Metamath Proof Explorer

Theorem prv0

Description: Every wff encoded as U is true in an "empty model" ( M = (/) ). Since |= is defined in terms of the interpretations making the given formula true, it is not defined on the "empty model", since there are no interpretations.
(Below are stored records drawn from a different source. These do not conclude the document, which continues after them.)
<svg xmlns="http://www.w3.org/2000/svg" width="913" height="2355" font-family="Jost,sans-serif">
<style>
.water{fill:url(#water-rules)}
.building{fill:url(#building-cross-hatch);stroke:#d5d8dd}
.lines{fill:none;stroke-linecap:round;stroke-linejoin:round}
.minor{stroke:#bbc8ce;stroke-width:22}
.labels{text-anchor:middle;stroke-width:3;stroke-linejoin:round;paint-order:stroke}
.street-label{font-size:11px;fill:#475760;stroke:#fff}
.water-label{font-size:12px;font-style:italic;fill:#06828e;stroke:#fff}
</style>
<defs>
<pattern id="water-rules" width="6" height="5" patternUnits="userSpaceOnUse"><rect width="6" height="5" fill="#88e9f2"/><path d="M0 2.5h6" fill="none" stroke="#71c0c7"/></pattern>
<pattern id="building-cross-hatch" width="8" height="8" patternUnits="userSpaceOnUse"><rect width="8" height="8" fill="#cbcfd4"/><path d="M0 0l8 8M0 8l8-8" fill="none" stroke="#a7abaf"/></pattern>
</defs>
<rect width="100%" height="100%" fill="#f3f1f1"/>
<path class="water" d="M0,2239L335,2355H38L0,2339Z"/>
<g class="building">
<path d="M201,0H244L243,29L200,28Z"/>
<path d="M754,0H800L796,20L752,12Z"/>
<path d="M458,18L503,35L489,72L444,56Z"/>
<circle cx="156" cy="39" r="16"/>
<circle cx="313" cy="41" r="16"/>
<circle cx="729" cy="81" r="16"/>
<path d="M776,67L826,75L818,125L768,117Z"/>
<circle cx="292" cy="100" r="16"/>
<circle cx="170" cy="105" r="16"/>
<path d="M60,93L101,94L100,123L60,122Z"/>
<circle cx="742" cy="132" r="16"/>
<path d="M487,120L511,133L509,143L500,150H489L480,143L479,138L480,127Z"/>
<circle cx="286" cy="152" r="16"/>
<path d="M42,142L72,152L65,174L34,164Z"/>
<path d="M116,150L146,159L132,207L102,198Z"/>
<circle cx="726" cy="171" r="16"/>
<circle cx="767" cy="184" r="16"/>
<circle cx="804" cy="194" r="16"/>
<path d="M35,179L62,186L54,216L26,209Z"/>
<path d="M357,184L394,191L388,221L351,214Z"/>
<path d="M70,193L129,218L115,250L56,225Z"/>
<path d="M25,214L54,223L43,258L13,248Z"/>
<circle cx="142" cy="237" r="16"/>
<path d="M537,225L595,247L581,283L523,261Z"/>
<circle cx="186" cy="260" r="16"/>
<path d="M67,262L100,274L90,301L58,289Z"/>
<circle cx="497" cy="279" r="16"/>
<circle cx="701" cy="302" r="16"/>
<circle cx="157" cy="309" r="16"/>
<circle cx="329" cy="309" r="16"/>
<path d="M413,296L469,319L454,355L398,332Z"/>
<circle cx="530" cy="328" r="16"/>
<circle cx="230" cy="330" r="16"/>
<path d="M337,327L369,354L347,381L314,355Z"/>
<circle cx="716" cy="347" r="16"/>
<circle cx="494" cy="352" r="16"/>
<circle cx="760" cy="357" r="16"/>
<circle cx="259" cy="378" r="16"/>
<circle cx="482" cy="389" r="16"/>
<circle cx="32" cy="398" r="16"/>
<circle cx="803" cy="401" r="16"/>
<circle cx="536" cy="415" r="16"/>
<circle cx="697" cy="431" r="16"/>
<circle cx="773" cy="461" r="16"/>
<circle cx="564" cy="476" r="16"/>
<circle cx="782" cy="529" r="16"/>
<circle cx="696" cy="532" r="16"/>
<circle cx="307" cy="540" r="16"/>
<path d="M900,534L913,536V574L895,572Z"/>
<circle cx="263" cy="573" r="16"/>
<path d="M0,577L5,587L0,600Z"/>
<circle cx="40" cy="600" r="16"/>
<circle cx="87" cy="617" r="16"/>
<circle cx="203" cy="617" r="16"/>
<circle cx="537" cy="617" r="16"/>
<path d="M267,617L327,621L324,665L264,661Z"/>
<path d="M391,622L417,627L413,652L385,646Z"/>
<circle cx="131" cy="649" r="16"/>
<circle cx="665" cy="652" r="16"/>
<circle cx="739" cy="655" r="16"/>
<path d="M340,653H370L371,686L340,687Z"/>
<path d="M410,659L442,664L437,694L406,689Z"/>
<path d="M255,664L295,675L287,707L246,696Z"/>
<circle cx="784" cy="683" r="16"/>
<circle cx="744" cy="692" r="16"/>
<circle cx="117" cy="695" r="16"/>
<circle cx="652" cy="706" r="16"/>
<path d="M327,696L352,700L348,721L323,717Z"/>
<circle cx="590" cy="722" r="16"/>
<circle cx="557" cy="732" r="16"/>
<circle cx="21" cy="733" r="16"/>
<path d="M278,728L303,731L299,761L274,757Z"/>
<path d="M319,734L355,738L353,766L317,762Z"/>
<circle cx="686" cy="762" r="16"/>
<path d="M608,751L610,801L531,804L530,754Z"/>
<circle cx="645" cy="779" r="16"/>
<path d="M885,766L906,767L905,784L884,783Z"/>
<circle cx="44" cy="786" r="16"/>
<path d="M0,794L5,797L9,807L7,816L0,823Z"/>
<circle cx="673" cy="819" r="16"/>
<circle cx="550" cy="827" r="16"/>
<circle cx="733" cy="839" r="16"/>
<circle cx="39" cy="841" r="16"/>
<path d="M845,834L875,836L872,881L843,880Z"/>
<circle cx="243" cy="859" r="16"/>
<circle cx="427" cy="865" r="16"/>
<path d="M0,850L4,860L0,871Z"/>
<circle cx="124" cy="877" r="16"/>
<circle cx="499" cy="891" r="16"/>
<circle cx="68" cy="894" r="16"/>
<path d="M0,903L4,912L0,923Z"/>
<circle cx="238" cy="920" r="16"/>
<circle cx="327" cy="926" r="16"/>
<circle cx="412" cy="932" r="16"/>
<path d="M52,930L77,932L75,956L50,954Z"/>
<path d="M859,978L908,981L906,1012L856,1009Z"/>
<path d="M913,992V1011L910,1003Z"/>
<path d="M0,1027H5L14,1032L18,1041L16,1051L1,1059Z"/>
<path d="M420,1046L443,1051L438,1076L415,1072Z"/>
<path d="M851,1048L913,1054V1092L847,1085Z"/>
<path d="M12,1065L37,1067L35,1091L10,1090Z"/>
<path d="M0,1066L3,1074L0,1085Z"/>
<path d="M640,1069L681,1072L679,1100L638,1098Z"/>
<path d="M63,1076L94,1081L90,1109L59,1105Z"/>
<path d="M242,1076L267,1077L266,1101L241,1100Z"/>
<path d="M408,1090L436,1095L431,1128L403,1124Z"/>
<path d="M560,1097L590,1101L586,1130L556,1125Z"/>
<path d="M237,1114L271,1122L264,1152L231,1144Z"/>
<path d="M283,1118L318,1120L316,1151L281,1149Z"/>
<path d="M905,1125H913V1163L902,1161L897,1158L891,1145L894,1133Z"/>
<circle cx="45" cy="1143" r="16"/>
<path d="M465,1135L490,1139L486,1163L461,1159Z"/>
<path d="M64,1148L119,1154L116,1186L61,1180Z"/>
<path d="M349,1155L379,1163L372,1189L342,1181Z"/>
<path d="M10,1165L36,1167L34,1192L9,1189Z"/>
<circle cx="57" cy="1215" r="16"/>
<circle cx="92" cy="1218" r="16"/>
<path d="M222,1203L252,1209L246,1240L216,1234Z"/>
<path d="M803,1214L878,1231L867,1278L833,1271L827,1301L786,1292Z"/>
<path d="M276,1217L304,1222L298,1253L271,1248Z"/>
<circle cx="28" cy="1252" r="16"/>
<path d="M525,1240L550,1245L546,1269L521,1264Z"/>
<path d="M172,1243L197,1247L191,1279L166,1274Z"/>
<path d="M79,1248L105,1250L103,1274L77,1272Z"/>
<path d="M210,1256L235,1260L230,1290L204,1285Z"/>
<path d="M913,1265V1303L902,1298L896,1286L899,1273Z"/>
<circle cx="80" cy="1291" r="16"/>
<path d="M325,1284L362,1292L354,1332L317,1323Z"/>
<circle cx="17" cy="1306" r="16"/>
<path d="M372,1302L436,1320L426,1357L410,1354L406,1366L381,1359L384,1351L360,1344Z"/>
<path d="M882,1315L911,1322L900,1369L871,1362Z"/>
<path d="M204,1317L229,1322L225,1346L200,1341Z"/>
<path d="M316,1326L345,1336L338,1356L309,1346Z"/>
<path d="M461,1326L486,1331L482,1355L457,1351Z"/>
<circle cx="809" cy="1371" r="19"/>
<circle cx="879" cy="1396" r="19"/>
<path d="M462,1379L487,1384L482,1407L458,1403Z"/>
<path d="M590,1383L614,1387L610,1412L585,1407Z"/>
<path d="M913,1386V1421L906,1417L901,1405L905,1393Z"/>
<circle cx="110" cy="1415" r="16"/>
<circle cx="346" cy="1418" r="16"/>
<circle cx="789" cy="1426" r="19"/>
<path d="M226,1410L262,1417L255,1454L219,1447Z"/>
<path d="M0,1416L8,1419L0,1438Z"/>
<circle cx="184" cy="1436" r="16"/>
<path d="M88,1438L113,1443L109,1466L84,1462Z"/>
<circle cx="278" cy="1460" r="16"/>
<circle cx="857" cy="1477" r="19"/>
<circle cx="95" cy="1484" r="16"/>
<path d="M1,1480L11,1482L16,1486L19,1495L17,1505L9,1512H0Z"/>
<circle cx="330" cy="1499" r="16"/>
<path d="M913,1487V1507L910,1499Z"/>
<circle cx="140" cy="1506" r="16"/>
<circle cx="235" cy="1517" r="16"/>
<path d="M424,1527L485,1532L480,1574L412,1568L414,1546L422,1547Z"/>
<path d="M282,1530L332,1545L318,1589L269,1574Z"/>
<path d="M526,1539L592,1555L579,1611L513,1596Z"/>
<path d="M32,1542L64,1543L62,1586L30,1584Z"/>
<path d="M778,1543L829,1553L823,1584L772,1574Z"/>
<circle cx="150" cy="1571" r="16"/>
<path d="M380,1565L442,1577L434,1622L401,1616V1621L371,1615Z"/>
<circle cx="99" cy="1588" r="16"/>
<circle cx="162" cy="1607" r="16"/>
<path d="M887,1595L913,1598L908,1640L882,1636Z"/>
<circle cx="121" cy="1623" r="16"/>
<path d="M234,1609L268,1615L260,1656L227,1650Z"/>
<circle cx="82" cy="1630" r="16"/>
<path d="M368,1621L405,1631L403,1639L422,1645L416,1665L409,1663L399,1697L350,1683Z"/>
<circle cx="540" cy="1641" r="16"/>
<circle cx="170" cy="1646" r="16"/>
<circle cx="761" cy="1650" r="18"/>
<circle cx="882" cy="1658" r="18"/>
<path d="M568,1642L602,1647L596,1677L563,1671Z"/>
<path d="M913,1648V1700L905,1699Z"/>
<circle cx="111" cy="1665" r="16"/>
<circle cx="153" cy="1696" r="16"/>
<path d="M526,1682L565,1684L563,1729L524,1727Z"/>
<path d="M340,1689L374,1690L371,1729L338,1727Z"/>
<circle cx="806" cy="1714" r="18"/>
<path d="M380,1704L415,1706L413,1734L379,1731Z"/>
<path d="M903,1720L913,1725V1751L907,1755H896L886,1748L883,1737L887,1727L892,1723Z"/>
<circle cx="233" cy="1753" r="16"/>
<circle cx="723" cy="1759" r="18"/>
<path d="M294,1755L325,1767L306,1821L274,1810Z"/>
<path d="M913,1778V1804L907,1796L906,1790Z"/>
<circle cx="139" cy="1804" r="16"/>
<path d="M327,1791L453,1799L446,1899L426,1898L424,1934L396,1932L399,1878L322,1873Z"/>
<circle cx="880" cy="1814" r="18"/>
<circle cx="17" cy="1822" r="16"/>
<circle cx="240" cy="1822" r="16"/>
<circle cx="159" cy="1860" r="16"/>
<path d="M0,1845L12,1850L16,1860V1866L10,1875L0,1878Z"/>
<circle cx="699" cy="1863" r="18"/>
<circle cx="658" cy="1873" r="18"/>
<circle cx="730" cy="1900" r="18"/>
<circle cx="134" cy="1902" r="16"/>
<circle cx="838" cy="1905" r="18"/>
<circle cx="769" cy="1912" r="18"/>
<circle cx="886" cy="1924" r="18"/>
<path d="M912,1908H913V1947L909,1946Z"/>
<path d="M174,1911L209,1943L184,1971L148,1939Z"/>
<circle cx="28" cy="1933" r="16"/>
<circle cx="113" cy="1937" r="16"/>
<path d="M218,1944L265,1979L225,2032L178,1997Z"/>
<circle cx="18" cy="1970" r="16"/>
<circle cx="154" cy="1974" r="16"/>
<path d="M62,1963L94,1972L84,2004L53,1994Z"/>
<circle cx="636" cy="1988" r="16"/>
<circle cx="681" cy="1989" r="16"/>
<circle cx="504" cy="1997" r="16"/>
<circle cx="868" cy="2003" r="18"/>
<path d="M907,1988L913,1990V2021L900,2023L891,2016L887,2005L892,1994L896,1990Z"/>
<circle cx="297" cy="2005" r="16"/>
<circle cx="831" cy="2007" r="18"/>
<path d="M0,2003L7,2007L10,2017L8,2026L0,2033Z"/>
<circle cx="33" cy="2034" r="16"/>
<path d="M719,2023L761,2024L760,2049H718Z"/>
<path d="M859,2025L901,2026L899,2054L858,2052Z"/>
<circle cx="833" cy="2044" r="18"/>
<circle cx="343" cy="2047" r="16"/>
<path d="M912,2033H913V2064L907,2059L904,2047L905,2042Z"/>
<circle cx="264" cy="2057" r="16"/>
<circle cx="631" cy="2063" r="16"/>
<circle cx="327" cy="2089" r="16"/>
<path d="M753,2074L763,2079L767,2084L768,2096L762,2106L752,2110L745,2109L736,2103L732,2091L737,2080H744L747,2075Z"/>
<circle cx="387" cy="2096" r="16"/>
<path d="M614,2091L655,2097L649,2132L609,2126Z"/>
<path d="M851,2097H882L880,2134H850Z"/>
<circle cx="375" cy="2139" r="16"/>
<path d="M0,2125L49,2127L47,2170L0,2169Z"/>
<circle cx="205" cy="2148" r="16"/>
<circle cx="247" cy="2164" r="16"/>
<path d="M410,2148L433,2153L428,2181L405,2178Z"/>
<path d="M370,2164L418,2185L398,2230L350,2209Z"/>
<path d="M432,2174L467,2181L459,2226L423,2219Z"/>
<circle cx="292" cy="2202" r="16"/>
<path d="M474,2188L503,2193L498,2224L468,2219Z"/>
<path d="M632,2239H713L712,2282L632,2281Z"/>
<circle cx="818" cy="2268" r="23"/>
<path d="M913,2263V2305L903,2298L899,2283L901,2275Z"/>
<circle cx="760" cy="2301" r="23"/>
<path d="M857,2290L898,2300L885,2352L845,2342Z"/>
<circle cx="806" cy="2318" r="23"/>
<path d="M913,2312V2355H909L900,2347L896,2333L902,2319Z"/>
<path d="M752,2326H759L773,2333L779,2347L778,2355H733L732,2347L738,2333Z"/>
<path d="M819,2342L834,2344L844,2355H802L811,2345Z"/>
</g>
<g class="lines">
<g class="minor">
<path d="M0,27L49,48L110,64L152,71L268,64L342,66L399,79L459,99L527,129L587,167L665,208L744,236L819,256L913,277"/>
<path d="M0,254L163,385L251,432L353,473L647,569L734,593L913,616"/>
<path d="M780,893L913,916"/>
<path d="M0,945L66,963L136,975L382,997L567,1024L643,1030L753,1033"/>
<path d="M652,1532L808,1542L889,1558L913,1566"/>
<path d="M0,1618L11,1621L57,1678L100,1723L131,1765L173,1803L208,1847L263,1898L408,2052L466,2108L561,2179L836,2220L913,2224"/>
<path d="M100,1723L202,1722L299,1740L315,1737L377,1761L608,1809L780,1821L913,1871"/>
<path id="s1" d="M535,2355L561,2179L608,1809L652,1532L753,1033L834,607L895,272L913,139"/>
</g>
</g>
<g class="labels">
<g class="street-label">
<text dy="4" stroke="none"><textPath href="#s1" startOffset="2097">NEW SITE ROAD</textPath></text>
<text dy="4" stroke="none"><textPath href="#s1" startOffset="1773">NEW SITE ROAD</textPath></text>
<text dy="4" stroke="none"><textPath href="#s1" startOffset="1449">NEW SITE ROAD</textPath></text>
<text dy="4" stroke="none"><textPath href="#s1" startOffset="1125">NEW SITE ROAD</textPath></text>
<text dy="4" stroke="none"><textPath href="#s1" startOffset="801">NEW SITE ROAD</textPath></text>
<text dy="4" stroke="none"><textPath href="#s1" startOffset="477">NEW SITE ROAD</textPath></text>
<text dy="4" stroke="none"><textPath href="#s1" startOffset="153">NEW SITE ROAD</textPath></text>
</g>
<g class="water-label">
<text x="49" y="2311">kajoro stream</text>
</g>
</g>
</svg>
In particular, the empty set on the LHS of |= should not be interpreted as the empty model, because E. x x = x is not satisfied on the empty model. (Contributed by AV, 19-Nov-2023)

Ref Expression
Assertion prv0 
|- ( U e. ( Fmla ` _om ) -> (/) |= U )

Proof

Step Hyp Ref Expression
1 sate0 
 |-  ( U e. ( Fmla ` _om ) -> ( (/) SatE U ) = ( ( ( (/) Sat (/) ) ` _om ) ` U ) )
2 peano1 
 |-  (/) e. _om
3 2 n0ii 
 |-  -. _om = (/)
4 3 intnan 
 |-  -. ( x = (/) /\ _om = (/) )
5 4 a1i 
 |-  ( U e. ( Fmla ` _om ) -> -. ( x = (/) /\ _om = (/) ) )
6 f00 
 |-  ( x : _om --> (/) <-> ( x = (/) /\ _om = (/) ) )
7 5 6 sylnibr 
 |-  ( U e. ( Fmla ` _om ) -> -. x : _om --> (/) )
8 0ex 
 |-  (/) e. _V
9 8 8 pm3.2i 
 |-  ( (/) e. _V /\ (/) e. _V )
10 satfvel 
 |-  ( ( ( (/) e. _V /\ (/) e. _V ) /\ U e. ( Fmla ` _om ) /\ x e. ( ( ( (/) Sat (/) ) ` _om ) ` U ) ) -> x : _om --> (/) )
11 9 10 mp3an1 
 |-  ( ( U e. ( Fmla ` _om ) /\ x e. ( ( ( (/) Sat (/) ) ` _om ) ` U ) ) -> x : _om --> (/) )
12 7 11 mtand 
 |-  ( U e. ( Fmla ` _om ) -> -. x e. ( ( ( (/) Sat (/) ) ` _om ) ` U ) )
13 12 alrimiv 
 |-  ( U e. ( Fmla ` _om ) -> A. x -. x e. ( ( ( (/) Sat (/) ) ` _om ) ` U ) )
14 eq0 
 |-  ( ( ( ( (/) Sat (/) ) ` _om ) ` U ) = (/) <-> A. x -. x e. ( ( ( (/) Sat (/) ) ` _om ) ` U ) )
15 13 14 sylibr 
 |-  ( U e. ( Fmla ` _om ) -> ( ( ( (/) Sat (/) ) ` _om ) ` U ) = (/) )
16 1 15 eqtrd 
 |-  ( U e. ( Fmla ` _om ) -> ( (/) SatE U ) = (/) )
17 prv 
 |-  ( ( (/) e. _V /\ U e. ( Fmla ` _om ) ) -> ( (/) |= U <-> ( (/) SatE U ) = ( (/) ^m _om ) ) )
18 8 17 mpan 
 |-  ( U e. ( Fmla ` _om ) -> ( (/) |= U <-> ( (/) SatE U ) = ( (/) ^m _om ) ) )
19 2 ne0ii 
 |-  _om =/= (/)
20 map0b 
 |-  ( _om =/= (/) -> ( (/) ^m _om ) = (/) )
21 19 20 mp1i 
 |-  ( U e. ( Fmla ` _om ) -> ( (/) ^m _om ) = (/) )
22 21 eqeq2d 
 |-  ( U e. ( Fmla ` _om ) -> ( ( (/) SatE U ) = ( (/) ^m _om ) <-> ( (/) SatE U ) = (/) ) )
23 18 22 bitrd 
 |-  ( U e. ( Fmla ` _om ) -> ( (/) |= U <-> ( (/) SatE U ) = (/) ) )
24 16 23 mpbird 
 |-  ( U e. ( Fmla ` _om ) -> (/) |= U )